Por Eduardo Silveira
Querida mamãe,
Hoje é dia das mães,
mas eu não posso abraçar você porque eu não te conheço. Tudo bem, eu não estou triste. Eu tenho dois papais
que me amam muito, mas às vezes eu tenho curiosidade de saber quem é você
ou.... Quem são vocês? Eu já sei que também tenho duas mamães. Uma delas vendeu
seu óvulo para que meus papais pudessem ter um filho (eu no caso) e depois eu
também sei que passei nove meses na barriga de outra mamãe que me gerou. Eu sei
de tudo isso. Eu entendo. Mas eu nunca pude sentir o carinho de vocês e nem
olhar nos seus olhos. Será que você, mamãe que vendeu o óvulo, também faz essa
covinha na bochecha quando sorri? E você, mamãe que me gerou, será que cantava
pra mim quando eu estava na sua barriga e é por isso que hoje eu gosto tanto de
música?
Onde vocês estiverem,
saibam que eu queria muito conhecer vocês.
Um abraço com carinho.
Pedrinho.
Essa carta é fictícia, mas ela traz uma realidade
no mínimo instigante: as novas possibilidades que as técnicas de reprodução
assistida atuais, vinculadas à falta de definições éticas precisas, trazem para
a sociedade.
Notícia sobre o nascimento de Louise Brown, primeiro bebê de proveta do mundo. |
As técnicas de reprodução assistida foram
utilizadas pela primeira vez em 1978 e possibilitaram o nascimento do primeiro
bebê de proveta (Louise Brown na Inglaterra). Desde então, as técnicas se
aprimoraram assim como a maneira pela qual elas vêm sendo utilizadas. Se inicialmente
o advento da reprodução assistida permitiu que casais com problemas de
fertilidade pudessem realizar o sonho de ter um filho, hoje pessoas já podem
utilizar os gametas e o corpo de outras para ter um filho. Esse desenvolvimento
técnico, associado ao avanço das fronteiras sociais, permite que grupos
minoritários, como por exemplo, casais de homossexuais ou solteiros já possam
ter um filho biológico “seu”.
Porém, ao lado dessas maravilhosas
possibilidades que possibilitam a maternidade a casais que antigamente nunca
poderiam sonhar em ter um filho biológico, surgem novas e delicadas questões
que precisam ser também discutidas.
Abaixo trago algumas delas:
Hoje em dia é possível um casal gay do Brasil,
contratar uma empresa americana (um exemplo é a empresa Planet Hospital - Companhia de Turismo Médico), para utilizar o óvulo de uma mulher espanhola e
gestar a criança no útero de uma mulher indiana. Tudo isso claro, se o casal
puder arcar com os custos do procedimento. Nesse caso, ele pode ver um catálogo
com fotos das “doadoras” do gameta e escolher a que mais lhes pareça interessante.

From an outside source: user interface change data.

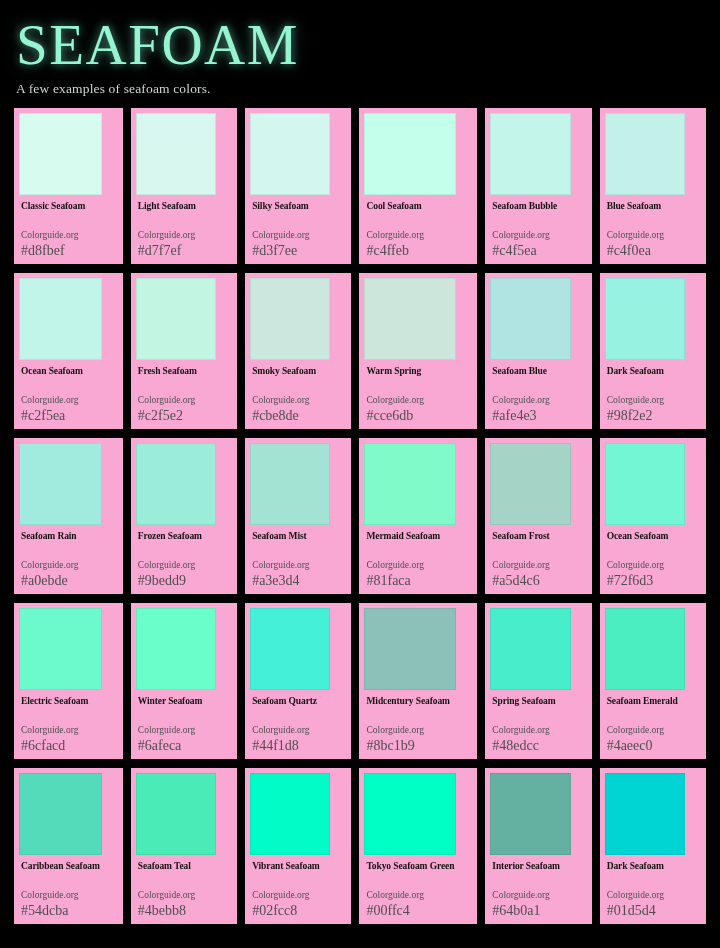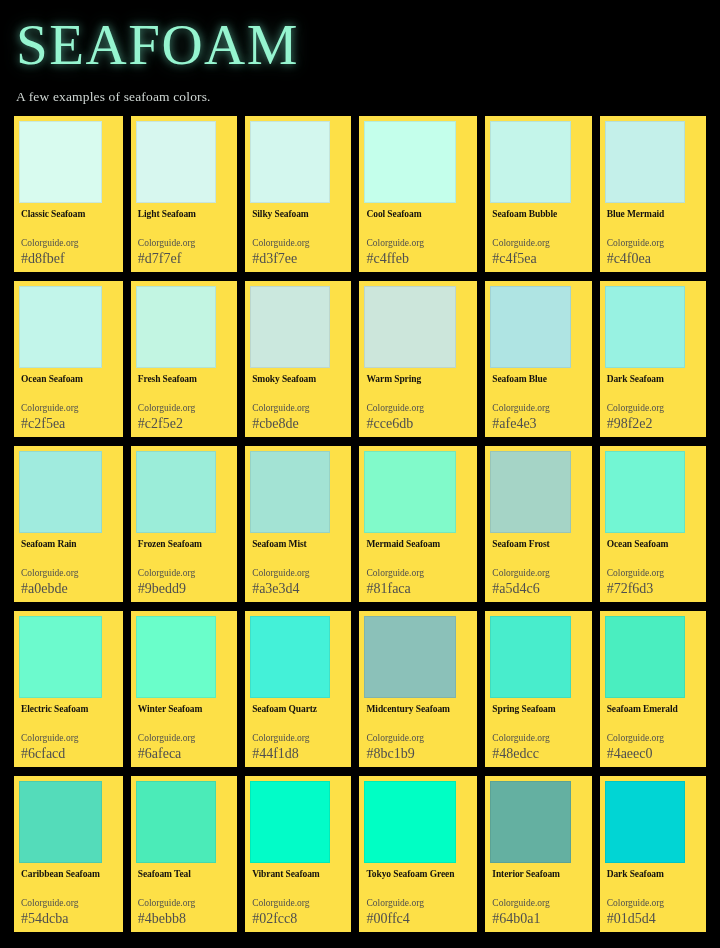--- a/index.html
+++ b/index.html
@@ -38,35 +38,35 @@
     color: #96f5d0;
     text-shadow: 0 0 9px rgba(120, 240, 205, 0.55),
                  0 0 18px rgba(120, 240, 205, 0.28);
   }
 
   .page-subtitle {
     font-family: "Liberation Serif", "DejaVu Serif", serif;
     font-size: 13.5px;
     line-height: 18px;
     color: #cfd6d3;
-    margin-top: 12px;
+    margin-top: 4px;
     margin-bottom: 10px;
     letter-spacing: 0.15px;
   }
 
   
   .swatch-grid {
     display: grid;
     grid-template-columns: repeat(6, 1fr);
     gap: 9px 8px;
     margin-top: 4px;
   }
 
   .swatch-card {
-    background: #fde047;
+    background: #f9a8d4;
     padding: 5px 21px 6px 5px;
     display: flex;
     flex-direction: column;
   }
 
   .swatch-color {
     width: 100%;
     height: 82px;
     border: 1px solid rgba(0, 0, 0, 0.07);
     flex: none;
@@ -148,21 +148,21 @@
         <div class="swatch-color" style="background-color: rgb(196, 245, 234);"></div>
         <div class="swatch-info">
           <div class="swatch-name">Seafoam Bubble</div>
           <div class="swatch-source">Colorguide.org</div>
           <div class="swatch-hex">#c4f5ea</div>
         </div>
       </div>
       <div class="swatch-card">
         <div class="swatch-color" style="background-color: rgb(196, 240, 234);"></div>
         <div class="swatch-info">
-          <div class="swatch-name">Blue Mermaid</div>
+          <div class="swatch-name">Blue Seafoam</div>
           <div class="swatch-source">Colorguide.org</div>
           <div class="swatch-hex">#c4f0ea</div>
         </div>
       </div>
       <div class="swatch-card">
         <div class="swatch-color" style="background-color: rgb(194, 245, 234);"></div>
         <div class="swatch-info">
           <div class="swatch-name">Ocean Seafoam</div>
           <div class="swatch-source">Colorguide.org</div>
           <div class="swatch-hex">#c2f5ea</div>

Mulheres indianas que alugam seus úteros e durante a gestação vivem em pensões e são sustentadas pelos futuros pais dos filhos que geram. (foto: BBC) |
Toda essa prática está ligada a questões
extremamente discutíveis como: o mercado
de gametas (nos Estados Unidos anúncios chegam a oferecer U$S 5 mil pelos
gametas de mulheres bonitas e inteligentes), a doação de útero (em alguns casos os úteros são de mulheres que
vivem em situação de extrema pobreza em países como Índia e aceitam gestar uma
criança pela retribuição monetária) e a escolha
de características do filho (como sexo e fenótipos específicos – cabelos
loiros, olhos verdes, etc), entre outras. No Brasil, o Conselho Federal de Medicina publicou
em 2013 uma resolução normatizadora para os procedimentos de reprodução
assistida feitos aqui.
Toda essa discussão levanta questões éticas extremamente
pertinentes: até onde temos o direito de intervir na bela e precisa história da
natureza? Embora tenhamos condições técnico-científicas cada vez maiores, por
onde devemos orientá-las? Seria na lógica capitalista que rapidamente torna
tudo um produto atrelado ao modelo do lucro? Vale lembrar que a ciência sem uma orientação
sensata e coerente corre o grande risco de sozinha, perder-se nas teias do egocentrismo e
ambição humanas...
Não estamos deixando de levar em conta questões importantíssimas
que são mais delicadas e sutis e podem se refletir, por exemplo, nas angústias
infantis de crianças não tão fictícias como o Pedrinho?